> [WHAT YOU NEED TO DO]
1 – Translate into French this sentence from the passage on gcc and floating-point instructions: "Among the added instructions are float/integer conversion instructions that allow controlled rounding/truncation, so this doesn't have to be implemented in software."
2 – Print the part of the passage on gcc and floating-point instructions starting at "Reasonably recent x86-64" and ending at "source code obviously).".

> [PASSAGE TO READ]
== Segment start ==
Modern processor architectures that contain floating-point hardware typically offer square root calculation as a primitive operation (instruction), which sets an error flag in the floating-point environment if the operand of the square root instruction was out of range (negative). On the other hand, old instruction set architectures may not have had floating point instructions, or not have had hardware accelerated square root instructions, so the C language permits an implementation to set errno on an out of range argument instead, but errno being a thread-local memory location practically prevents any sane architecture from setting errno directly from the square root instruction. To get decent performance, gcc inlines the square root calculation by calling the hardware instruction (sqrtsd), but to set errno, it seperately checks the sign of the argument, and calls to the library function only in case the argument was negative, so the library function can set errno. Yes, this is crazy, but that in turn is par for the course. You can avoid this braindamage that nobody ever needs or wants by setting -fno-math-errno in the compiler flags.

Reasonably recent x86-64 processors have more instructions than were present in the original x86-64 as first developed by AMD (which included only SSE2 vector/floating-point instructions). Among the added instructions are float/integer conversion instructions that allow controlled rounding/truncation, so this doesn't have to be implemented in software. You can get gcc to use these new instructions by specifying a target that supports these instructions, for example by using the -msse4 compiler flag. Note that this will cause the generated program to fault if it is run on a target that doesn't support these instructions, so the generated program will be less portable (though it doesn't reduce portability of the source code obviously).
== Segment end ==
> [DATASET CONTENT]
== Segment start ==
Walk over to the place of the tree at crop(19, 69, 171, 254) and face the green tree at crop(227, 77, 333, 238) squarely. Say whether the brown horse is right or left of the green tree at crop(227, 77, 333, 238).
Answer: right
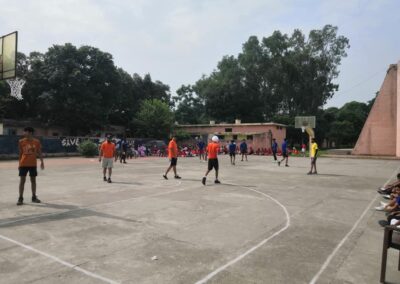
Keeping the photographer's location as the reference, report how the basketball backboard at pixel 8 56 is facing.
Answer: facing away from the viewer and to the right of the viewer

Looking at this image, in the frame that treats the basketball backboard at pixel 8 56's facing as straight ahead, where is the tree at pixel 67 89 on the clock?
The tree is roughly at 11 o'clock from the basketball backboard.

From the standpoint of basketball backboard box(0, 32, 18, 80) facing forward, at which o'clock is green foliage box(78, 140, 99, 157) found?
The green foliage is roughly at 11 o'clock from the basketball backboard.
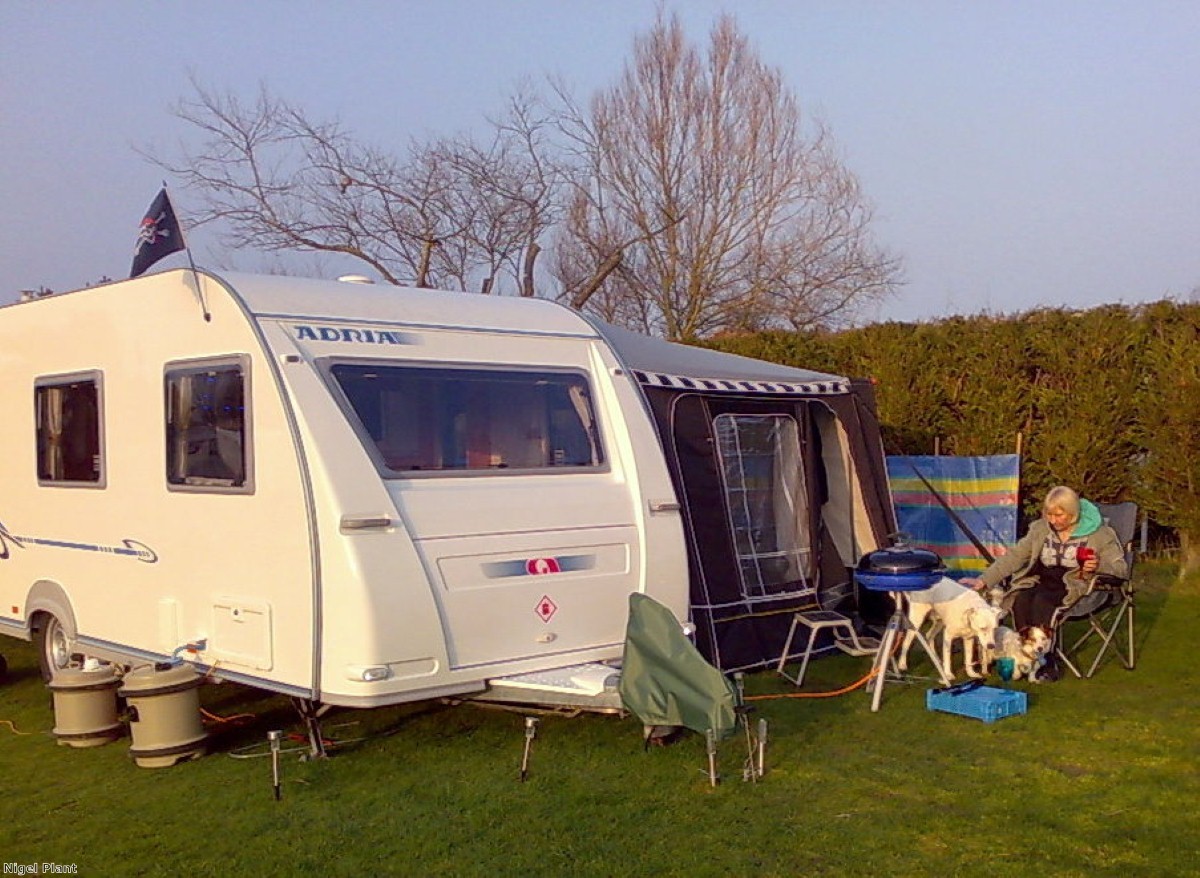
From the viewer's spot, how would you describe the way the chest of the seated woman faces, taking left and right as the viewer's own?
== Segment end ==
== Segment start ==
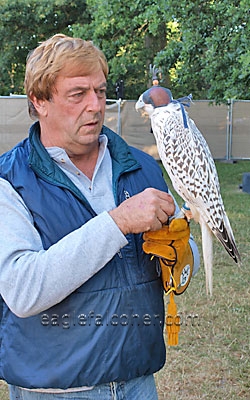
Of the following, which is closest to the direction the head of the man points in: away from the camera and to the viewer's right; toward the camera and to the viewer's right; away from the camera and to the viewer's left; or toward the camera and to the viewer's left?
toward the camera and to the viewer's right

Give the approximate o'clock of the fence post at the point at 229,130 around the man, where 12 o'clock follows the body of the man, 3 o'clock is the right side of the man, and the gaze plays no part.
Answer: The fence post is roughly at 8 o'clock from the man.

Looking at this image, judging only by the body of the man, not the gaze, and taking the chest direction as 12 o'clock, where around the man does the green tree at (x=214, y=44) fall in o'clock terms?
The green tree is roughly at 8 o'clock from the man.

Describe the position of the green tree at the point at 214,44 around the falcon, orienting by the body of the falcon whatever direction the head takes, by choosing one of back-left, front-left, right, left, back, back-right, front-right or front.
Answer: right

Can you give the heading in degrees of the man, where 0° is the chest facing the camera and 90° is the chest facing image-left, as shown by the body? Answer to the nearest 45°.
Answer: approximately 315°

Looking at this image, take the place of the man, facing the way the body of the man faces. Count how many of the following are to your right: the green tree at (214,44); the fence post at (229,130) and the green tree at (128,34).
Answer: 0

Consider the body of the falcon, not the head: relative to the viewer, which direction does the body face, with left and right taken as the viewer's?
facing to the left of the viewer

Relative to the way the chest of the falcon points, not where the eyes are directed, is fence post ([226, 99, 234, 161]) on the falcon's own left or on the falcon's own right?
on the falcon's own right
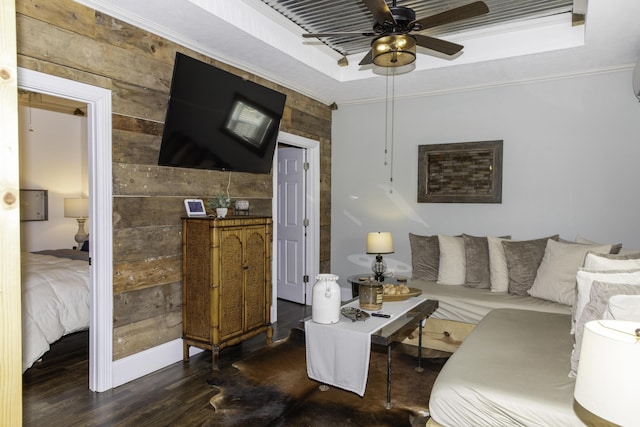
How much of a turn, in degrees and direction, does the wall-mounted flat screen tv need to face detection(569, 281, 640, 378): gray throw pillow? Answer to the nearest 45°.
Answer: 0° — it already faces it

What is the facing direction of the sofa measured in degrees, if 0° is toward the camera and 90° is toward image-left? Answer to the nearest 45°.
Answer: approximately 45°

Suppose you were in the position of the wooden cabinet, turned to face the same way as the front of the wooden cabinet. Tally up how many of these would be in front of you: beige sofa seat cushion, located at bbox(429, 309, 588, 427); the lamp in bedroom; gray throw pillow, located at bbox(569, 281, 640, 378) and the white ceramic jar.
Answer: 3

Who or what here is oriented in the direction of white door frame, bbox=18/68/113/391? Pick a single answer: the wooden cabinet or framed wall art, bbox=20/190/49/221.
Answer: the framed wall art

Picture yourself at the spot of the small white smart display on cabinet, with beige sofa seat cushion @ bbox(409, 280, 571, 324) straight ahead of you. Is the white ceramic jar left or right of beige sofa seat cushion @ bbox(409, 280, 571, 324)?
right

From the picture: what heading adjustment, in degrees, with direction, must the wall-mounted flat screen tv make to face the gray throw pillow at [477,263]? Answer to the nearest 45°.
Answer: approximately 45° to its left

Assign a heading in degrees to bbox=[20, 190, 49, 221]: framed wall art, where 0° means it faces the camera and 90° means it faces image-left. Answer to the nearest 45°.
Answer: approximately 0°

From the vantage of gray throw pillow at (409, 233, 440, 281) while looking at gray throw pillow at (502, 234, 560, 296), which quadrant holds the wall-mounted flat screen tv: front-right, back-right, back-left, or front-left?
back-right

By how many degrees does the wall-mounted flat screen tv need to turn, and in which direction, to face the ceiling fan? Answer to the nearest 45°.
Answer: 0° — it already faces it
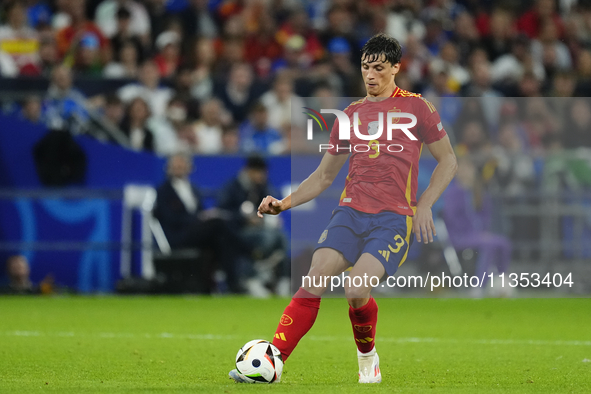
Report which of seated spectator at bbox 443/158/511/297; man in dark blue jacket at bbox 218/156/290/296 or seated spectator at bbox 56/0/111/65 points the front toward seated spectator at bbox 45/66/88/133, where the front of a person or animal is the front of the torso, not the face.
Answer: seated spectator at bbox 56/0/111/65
== Segment end ==
== Segment start ==
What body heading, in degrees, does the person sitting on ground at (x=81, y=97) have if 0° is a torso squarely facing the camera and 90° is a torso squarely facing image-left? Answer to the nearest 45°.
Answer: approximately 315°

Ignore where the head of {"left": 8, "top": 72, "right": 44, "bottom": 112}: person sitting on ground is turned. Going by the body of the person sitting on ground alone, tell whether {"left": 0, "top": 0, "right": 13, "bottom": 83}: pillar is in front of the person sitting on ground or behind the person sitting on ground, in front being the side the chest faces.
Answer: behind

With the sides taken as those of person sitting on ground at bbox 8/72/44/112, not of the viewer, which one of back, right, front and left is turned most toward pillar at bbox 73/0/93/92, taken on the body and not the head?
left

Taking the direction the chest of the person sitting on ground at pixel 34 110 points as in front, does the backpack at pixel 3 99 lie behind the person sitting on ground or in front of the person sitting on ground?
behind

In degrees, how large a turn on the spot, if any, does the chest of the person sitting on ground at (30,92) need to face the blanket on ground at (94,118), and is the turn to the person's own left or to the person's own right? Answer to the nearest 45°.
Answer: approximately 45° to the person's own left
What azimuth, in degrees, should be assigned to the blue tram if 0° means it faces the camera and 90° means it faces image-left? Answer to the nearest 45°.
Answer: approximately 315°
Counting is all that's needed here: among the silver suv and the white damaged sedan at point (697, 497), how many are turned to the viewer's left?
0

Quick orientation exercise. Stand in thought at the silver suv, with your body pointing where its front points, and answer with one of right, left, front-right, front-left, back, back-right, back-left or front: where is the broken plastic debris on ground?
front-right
== Segment end ==
> [ANSWERS BELOW]
1 – Parmi les instructions ajoutées figurent des instructions de conversion flottant/entier qui permettent un arrondi/une troncature contrôlés, de sorte que cela n'a pas à être implémenté de manière logicielle.

2 –
Reasonably recent x86-64 processors have more instructions than were present in the original x86-64 as first developed by AMD (which included only SSE2 vector/floating-point instructions). Among the added instructions are float/integer conversion instructions that allow controlled rounding/truncation, so this doesn't have to be implemented in software. You can get gcc to use these new instructions by specifying a target that supports these instructions, for example by using the -msse4 compiler flag. Note that this will cause the generated program to fault if it is run on a target that doesn't support these instructions, so the generated program will be less portable (though it doesn't reduce portability of the source code obviously).